Neither DRC RATING, nor any of its directors, employees, advisors or other office holders, accept any responsibility on any grounds whatsoever to any other person in connection with this translation into English of the report. DRC RATING shall not be liable for any inaccuracies or errors in the translation or for any loss or damage of any kind, including without limitation, indirect or consequential loss or damage arising from or in connection with the use of this translated version of the report.

No liability is assumed by DRC RATING for any errors, omissions, or ambiguities in the translations provided in this report.
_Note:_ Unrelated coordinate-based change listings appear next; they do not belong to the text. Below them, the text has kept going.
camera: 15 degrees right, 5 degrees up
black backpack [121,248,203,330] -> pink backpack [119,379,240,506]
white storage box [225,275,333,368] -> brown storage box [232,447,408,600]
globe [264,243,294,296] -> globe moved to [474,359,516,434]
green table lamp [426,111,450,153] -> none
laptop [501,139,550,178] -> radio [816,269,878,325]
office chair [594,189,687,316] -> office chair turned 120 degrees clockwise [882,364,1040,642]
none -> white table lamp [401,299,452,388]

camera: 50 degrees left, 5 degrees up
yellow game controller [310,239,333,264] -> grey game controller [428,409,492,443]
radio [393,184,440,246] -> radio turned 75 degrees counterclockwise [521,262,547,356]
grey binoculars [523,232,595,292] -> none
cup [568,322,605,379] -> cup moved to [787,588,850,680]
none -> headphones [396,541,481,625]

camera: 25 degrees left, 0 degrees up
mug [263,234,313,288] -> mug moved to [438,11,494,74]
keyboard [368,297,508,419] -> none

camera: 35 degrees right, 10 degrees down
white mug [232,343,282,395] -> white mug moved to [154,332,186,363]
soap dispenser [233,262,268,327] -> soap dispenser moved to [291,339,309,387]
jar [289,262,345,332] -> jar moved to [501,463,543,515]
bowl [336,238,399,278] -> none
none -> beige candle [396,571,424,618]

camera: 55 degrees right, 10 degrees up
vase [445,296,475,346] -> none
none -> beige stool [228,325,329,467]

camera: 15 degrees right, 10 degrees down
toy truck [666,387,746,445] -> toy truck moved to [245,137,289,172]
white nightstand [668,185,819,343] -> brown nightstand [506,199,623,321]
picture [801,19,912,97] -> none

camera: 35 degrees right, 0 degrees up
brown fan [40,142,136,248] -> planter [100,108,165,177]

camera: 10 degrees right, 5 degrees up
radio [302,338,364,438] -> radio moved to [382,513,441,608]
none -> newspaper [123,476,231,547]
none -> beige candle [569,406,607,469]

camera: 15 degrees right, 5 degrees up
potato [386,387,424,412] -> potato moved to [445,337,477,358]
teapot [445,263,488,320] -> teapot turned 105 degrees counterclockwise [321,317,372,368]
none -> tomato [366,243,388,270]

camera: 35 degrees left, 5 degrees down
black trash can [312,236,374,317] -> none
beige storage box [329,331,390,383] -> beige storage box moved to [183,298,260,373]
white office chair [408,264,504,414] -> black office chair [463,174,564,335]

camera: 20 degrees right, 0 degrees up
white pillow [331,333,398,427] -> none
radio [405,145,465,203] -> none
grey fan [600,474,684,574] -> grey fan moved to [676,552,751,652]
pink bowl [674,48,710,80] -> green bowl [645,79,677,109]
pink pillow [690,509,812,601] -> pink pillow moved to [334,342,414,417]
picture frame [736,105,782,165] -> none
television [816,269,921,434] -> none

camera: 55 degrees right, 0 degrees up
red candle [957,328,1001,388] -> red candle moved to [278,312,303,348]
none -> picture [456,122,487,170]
Any person or entity that relies on translated content does so at their own risk. DRC RATING shall not be liable for any losses caused by reliance on the accuracy or reliability of translated information. If you would like to report a translation error or inaccuracy, we encourage you to please contact us. Where there is any question, the Turkish version is always the authoritative version of the report. Any discrepancies or differences created in the translation are not binding and have no legal effect for compliance or enforcement purposes.